- **Data excerpts**:
***
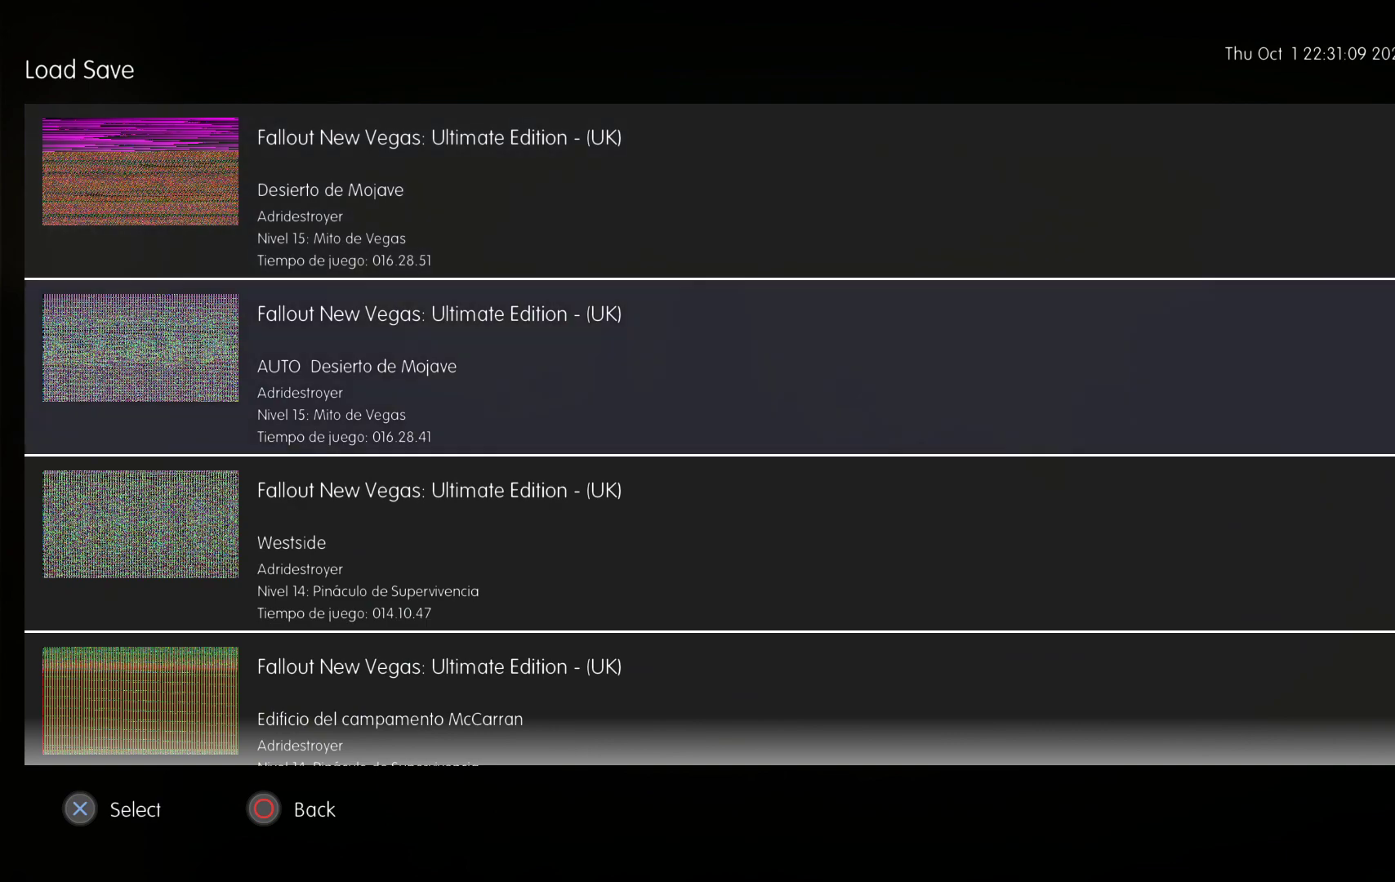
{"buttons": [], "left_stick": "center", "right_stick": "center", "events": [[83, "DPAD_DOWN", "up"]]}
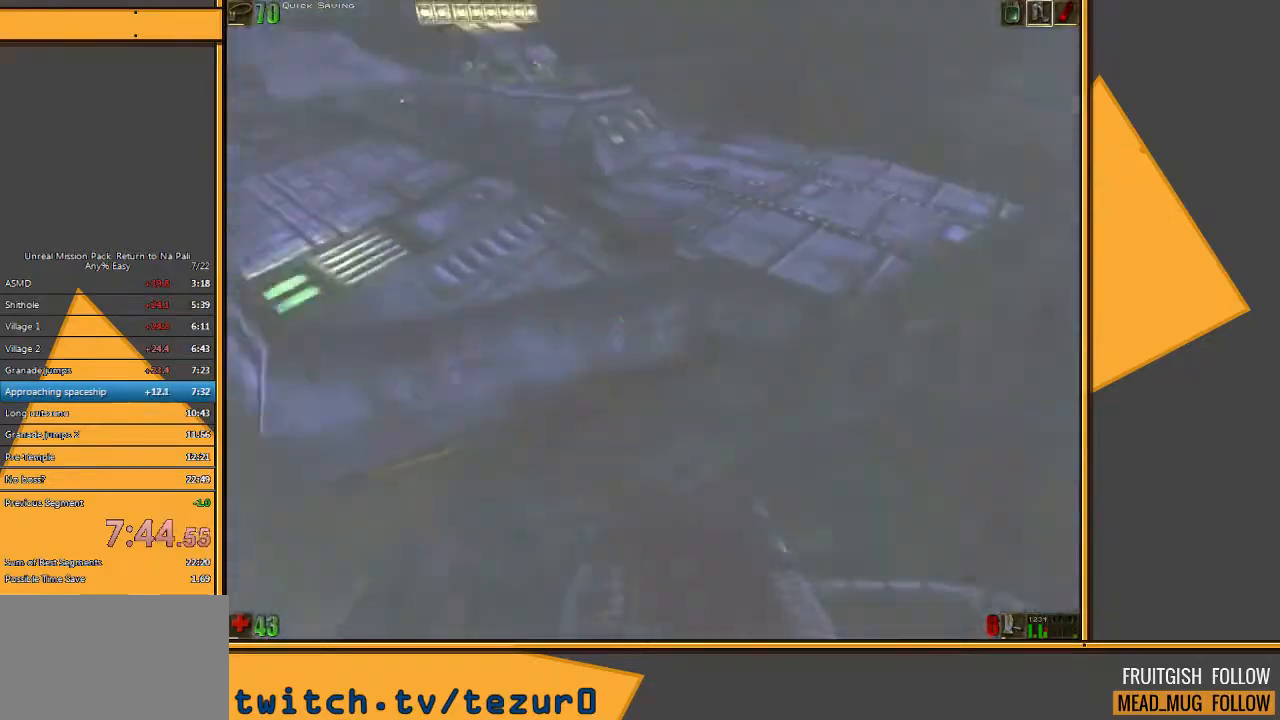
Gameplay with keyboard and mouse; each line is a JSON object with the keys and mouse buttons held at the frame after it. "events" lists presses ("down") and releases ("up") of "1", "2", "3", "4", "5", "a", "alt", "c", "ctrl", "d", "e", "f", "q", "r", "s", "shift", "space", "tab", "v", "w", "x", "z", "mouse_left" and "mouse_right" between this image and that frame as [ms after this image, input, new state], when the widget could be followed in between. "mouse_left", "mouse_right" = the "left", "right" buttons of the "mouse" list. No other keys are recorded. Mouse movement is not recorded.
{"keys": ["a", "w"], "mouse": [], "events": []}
***
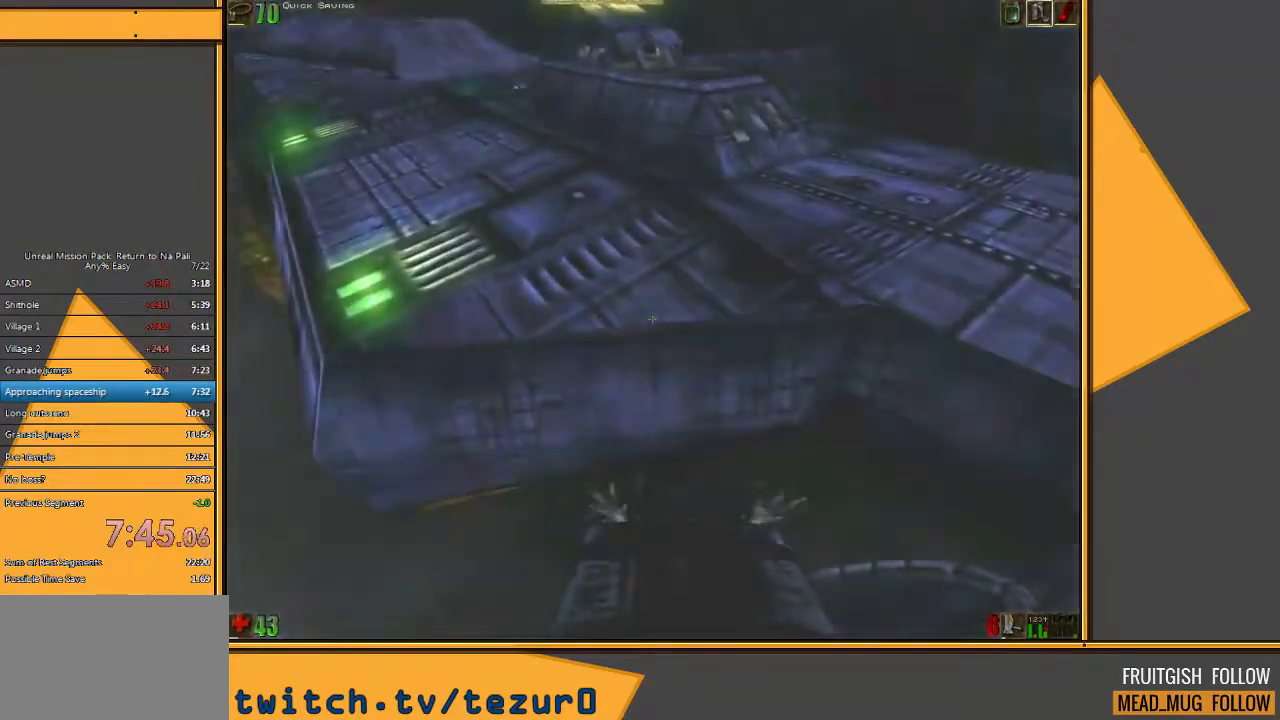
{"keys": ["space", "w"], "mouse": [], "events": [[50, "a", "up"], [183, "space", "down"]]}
***
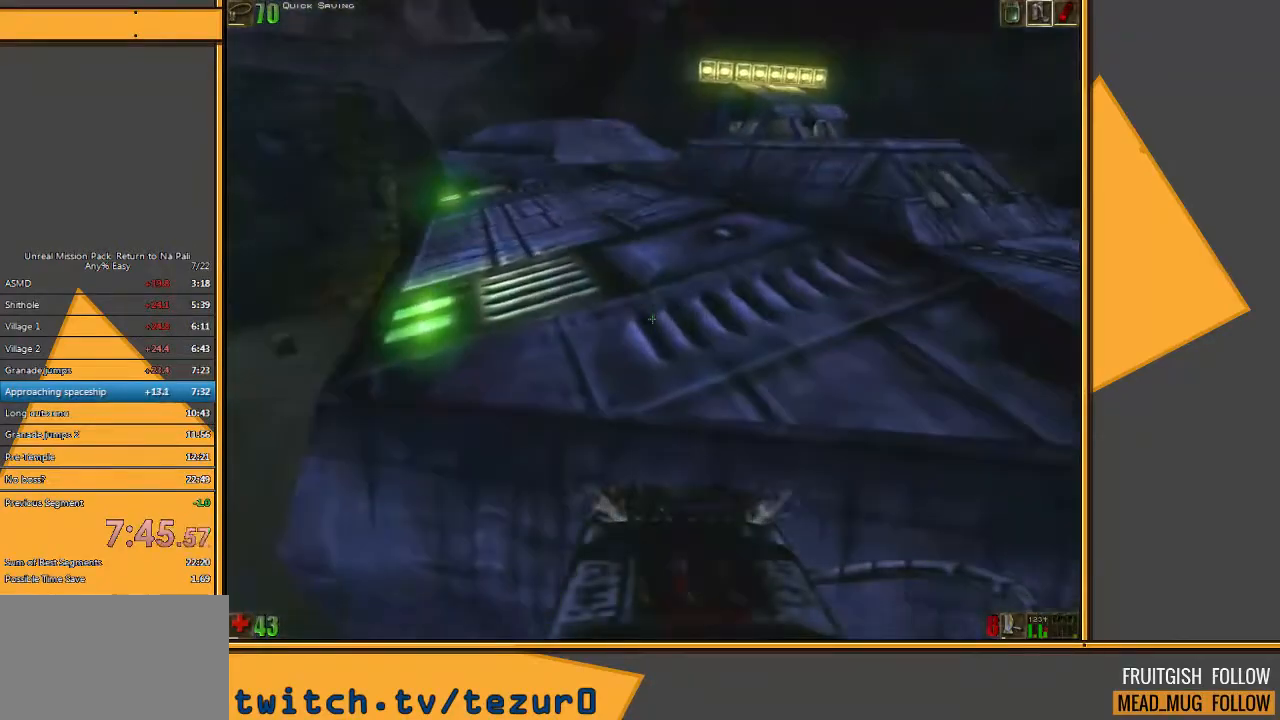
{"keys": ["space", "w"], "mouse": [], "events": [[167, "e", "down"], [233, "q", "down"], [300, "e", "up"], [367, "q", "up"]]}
***
- **Exercise prompt**: Copy each line from the data above that includes "buttons".

- **Solved exercise**:
{"buttons": [], "left_stick": "center", "right_stick": "center", "events": [[83, "DPAD_DOWN", "up"]]}
Gameplay with keyboard and mouse; each line is a JSON object with the keys and mouse buttons held at the frame after it. "events" lists presses ("down") and releases ("up") of "1", "2", "3", "4", "5", "a", "alt", "c", "ctrl", "d", "e", "f", "q", "r", "s", "shift", "space", "tab", "v", "w", "x", "z", "mouse_left" and "mouse_right" between this image and that frame as [ms after this image, input, new state], when the widget could be followed in between. "mouse_left", "mouse_right" = the "left", "right" buttons of the "mouse" list. No other keys are recorded. Mouse movement is not recorded.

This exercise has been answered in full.